The role of humoral immunity in GVHD immunopathology has also been examined in great detail, of late. New roles for B cell-mediated immunostimulation though antigen presentation and immunoregulation have been recognized by Shimabukuro-Vornhagen, et al [18]. B cell-mediated immune responses are carried out by antibody-mediated and antibody-independent mechanisms. Antibodies produced by B cells after activation can effect complement activation, antibody-mediated direct cytotoxicity and Fc-receptor antigen uptake resulting in phagocytosis [19]. B cells can subsequently secrete a large number of pro-inflammatory cytokines including IL-2, TNF-α, IL-6, IL-12, MIF and interferon-γ when consequently activate a large number of immune cells such as T cells (including Th17 cells), macrophages, and natural killer (NK) cells which, as previously recapitulated in this review, have been shown to have direct roles in graft versus host (GVH) reaction and clinical morbidity [18]. It is also understood that antigen presentation by activated B cells that have upregulated major histocompatibility complex and costimulatory molecules such as CD80 and CD86 which leads to CD4+ and CD8+ T-cell activation and differentiation ultimately also shown to effect GVH related skin fibrosis post allogeneic bone marrow transplant [18].
Cytokines in acute versus chronic GVHD are another area of interest, particularly in terms of the role of chemokines as potential therapeutic target. RT-PCR analysis of expression of cytokines in various severities of disease reveals increased expression of interferon-γ (INF-γ) and interleukin (IL) 10 mRNA as well as upregulated IL-4, IL-5, IL-13 in aGVHD [11,14]. This evidence of a Th2 pathway was supported by a finding of enhanced CCL17 and CCL22, which were found to be downregulated in chronic forms of GVHD [20]. In contrast, Th1-mediated immune response was predominant in chronic sclerodermatous GVHD as evidenced by increased expression of INF-γ, CXCL9, CXCL10, CCL5 [11,20].

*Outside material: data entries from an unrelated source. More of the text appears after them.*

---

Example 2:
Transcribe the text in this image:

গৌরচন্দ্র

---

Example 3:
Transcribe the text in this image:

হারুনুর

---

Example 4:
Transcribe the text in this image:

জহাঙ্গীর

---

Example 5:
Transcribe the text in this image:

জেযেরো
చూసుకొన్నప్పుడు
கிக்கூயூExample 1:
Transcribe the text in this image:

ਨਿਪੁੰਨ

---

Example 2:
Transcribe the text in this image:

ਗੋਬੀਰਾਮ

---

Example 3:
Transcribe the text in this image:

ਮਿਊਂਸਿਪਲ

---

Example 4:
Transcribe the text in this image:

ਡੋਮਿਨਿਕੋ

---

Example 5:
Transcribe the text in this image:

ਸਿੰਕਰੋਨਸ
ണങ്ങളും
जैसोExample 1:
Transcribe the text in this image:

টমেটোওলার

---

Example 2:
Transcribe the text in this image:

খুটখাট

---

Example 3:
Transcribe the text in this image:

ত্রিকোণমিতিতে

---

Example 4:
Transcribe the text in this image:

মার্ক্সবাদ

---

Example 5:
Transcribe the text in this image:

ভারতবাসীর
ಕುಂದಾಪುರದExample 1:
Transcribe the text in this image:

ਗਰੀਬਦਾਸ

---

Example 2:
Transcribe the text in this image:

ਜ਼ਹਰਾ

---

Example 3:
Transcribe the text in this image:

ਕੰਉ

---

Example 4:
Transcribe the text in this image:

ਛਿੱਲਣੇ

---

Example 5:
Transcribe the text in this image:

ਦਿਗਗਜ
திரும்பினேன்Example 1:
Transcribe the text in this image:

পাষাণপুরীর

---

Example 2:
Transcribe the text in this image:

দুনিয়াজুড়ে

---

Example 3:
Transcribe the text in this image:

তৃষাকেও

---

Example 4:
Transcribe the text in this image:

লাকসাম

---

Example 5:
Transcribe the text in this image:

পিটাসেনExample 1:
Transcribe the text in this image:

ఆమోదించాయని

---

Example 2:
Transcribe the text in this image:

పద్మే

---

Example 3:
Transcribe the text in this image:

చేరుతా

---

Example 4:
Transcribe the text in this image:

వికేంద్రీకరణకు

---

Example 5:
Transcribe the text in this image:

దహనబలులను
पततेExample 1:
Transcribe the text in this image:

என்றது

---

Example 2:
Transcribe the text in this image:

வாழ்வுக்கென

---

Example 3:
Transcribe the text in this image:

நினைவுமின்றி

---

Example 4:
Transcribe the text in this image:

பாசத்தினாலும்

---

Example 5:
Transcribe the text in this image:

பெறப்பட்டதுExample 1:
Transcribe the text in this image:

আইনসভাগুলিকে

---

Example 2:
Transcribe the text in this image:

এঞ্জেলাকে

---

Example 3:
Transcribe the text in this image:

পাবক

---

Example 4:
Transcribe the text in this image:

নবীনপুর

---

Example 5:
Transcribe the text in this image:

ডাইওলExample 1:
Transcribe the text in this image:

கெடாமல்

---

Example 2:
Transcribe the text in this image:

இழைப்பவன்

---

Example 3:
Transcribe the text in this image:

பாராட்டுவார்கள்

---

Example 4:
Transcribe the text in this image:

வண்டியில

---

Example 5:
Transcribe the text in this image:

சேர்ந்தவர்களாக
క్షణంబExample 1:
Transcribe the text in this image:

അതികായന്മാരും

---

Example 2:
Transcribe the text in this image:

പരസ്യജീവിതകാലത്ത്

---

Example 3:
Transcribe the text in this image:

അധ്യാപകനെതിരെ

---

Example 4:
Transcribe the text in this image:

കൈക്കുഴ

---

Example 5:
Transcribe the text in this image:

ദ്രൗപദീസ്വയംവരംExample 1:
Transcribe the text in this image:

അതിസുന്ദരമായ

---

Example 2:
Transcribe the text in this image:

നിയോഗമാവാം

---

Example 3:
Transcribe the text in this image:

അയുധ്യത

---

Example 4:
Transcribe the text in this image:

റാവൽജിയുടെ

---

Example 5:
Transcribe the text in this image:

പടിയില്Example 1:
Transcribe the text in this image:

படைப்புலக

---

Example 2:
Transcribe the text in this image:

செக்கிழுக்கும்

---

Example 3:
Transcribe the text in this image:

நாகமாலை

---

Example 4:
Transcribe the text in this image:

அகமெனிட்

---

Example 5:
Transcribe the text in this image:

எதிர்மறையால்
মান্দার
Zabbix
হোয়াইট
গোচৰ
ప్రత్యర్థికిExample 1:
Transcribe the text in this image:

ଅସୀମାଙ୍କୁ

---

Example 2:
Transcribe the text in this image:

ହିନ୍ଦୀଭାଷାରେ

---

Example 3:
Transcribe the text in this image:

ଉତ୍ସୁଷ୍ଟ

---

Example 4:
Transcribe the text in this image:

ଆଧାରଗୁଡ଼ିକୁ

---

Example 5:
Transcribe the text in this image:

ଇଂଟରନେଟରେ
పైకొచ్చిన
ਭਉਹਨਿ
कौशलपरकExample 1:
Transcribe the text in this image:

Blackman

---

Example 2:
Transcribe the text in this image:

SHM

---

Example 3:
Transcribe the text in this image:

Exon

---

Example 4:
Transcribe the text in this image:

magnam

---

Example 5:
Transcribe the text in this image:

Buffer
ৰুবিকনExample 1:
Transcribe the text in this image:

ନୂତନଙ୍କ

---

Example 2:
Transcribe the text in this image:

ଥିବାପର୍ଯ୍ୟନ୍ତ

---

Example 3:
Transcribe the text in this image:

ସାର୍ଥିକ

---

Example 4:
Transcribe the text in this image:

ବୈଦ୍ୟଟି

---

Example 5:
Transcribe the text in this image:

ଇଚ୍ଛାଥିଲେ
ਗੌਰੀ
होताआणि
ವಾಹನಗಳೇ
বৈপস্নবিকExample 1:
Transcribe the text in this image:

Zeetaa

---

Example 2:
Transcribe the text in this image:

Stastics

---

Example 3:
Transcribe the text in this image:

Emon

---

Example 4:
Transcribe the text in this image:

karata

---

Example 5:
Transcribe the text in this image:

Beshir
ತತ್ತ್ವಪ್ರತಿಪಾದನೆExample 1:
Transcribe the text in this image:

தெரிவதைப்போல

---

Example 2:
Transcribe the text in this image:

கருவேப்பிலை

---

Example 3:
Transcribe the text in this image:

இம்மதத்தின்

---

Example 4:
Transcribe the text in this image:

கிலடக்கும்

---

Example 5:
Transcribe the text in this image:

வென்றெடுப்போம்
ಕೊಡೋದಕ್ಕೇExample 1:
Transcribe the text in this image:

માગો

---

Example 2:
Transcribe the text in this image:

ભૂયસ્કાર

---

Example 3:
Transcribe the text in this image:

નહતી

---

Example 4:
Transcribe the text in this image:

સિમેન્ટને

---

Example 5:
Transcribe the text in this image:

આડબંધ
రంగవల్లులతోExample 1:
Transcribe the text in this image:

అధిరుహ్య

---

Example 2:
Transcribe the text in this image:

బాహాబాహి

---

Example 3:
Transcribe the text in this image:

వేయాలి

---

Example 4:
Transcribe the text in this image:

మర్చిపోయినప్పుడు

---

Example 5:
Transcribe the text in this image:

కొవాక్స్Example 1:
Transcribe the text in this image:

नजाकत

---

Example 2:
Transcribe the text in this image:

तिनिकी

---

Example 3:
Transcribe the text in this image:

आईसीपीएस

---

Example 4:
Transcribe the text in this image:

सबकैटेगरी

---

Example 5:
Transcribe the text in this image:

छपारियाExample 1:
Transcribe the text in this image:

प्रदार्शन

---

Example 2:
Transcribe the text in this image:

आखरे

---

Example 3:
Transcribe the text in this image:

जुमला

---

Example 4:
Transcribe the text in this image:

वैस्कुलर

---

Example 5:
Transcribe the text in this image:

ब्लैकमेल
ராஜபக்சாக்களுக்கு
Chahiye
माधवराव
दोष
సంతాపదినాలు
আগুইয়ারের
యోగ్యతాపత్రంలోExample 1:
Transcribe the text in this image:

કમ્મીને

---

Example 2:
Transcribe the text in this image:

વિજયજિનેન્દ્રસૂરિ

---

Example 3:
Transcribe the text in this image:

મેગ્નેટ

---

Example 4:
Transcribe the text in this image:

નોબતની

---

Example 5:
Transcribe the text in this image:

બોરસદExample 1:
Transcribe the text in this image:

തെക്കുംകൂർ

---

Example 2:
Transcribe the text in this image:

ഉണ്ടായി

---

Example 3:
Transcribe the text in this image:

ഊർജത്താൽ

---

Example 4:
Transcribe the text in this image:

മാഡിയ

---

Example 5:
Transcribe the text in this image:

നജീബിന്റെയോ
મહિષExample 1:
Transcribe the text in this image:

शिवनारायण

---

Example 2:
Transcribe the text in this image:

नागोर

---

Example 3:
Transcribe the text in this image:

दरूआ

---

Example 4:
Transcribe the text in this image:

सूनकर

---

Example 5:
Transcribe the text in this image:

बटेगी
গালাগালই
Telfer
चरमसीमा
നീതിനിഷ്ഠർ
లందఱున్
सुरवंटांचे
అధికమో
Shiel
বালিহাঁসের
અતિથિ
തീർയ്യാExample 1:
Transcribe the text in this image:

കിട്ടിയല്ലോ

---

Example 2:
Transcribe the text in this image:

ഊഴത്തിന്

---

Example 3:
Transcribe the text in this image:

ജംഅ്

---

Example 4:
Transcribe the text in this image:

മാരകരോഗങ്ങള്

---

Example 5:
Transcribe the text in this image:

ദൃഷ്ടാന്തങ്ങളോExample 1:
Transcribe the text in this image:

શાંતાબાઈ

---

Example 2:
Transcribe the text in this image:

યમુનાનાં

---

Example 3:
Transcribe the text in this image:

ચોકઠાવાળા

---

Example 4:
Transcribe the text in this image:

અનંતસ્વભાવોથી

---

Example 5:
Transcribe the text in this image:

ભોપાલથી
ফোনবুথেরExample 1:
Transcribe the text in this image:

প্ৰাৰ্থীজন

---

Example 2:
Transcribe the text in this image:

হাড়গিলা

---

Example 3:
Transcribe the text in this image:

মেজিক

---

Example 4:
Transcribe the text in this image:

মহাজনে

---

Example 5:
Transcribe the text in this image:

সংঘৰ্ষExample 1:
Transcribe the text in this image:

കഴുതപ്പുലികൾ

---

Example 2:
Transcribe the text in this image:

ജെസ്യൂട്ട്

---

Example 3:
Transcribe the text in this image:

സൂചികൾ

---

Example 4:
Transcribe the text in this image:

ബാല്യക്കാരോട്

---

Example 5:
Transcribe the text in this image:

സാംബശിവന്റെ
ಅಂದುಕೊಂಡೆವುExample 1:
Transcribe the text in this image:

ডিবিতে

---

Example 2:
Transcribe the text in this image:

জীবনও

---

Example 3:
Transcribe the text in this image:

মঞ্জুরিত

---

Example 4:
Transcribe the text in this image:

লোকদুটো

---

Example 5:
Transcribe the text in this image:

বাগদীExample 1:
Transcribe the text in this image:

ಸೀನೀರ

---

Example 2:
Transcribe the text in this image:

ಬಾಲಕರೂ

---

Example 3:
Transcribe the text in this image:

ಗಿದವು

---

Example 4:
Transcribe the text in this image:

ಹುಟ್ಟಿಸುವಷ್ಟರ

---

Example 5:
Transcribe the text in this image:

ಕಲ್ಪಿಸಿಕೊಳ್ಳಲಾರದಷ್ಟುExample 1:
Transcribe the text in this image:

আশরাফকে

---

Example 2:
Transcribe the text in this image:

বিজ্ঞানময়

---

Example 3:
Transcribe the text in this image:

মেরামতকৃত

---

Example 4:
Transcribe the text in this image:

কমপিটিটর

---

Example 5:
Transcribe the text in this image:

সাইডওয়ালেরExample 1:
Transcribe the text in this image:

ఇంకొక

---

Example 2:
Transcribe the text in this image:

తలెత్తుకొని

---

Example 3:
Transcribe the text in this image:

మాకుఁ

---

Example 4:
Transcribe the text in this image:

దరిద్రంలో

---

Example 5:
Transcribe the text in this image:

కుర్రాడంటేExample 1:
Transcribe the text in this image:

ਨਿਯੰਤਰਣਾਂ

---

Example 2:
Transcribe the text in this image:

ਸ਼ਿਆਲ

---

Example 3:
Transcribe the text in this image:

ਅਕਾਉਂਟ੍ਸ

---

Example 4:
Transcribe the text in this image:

Evaluating therapies for csGVHD is a challenge on account of the heterogeneous group of patients who are afflicted with single or multiple organ cGVHD involvement. This heterogeneity makes meta-analysis difficult, though increasing attention has focused on the role of chemokines and their potential as a therapeutic target in both acute and chronic GVHD. The use of agents interfering with these particular molecules has shown promising results in animal models of aGVHD but yielded no significant advantage in human patients [6]. Imatinib (a tyrosine kinase inhibitor, TKI) has been used for steroid-refractory sclerodermatous GVHD with initially promising results involving two cases reported in 2008 by Magro et al. wherein two patients who developed refractory sclerodermatous cGVHD following allogeneic stem cell transplant received Imatinib at the dose of 400 mg/day; in both patients, the sclerodermatous GVHD symptoms resolved within 3 months of initiation of the treatment [21]. In larger studies, however, efficacy of Imatinib for severe sclerodermatous cGVHD was limited [22,23]. Profibrotic cytokines (such as TGFβ and PDGF) have key roles in the pathogenesis of the autoimmune disease scleroderma as well as sclerodermatous cGVHD [14]. Both of these cytokines are upregulated in the skin of idiopathic scleroderma patients and strongly stimulate matrix synthesis by fibroblasts in the dermis; this phenomenon is also seen histologically in skin samples of patients with sclerodermatous cGVHD [8]. In accordance with these findings, blockade of TGFβ or PDGF signaling has been found to reduce the development of skin fibrosis in various experimental models but only inconsistently in human trials [21]. Long wavelength UVA treatment as well as administration of bone marrow-derived mesenchymal stem cells have been sparsely studied and yield somewhat promising results, though they have not been studied in large scale to assess their true efficacy as of yet [23–25]. Impact of these modalities on development of chronic GVHD or skin malignancies is also unknown. Similarly, no clear differences in the incidence of cGVHD or sclerodermatous cGVHD between TKI-exposed and unexposed patients was observed in retrospective studies with Imatinib and Dasatinib [4,26].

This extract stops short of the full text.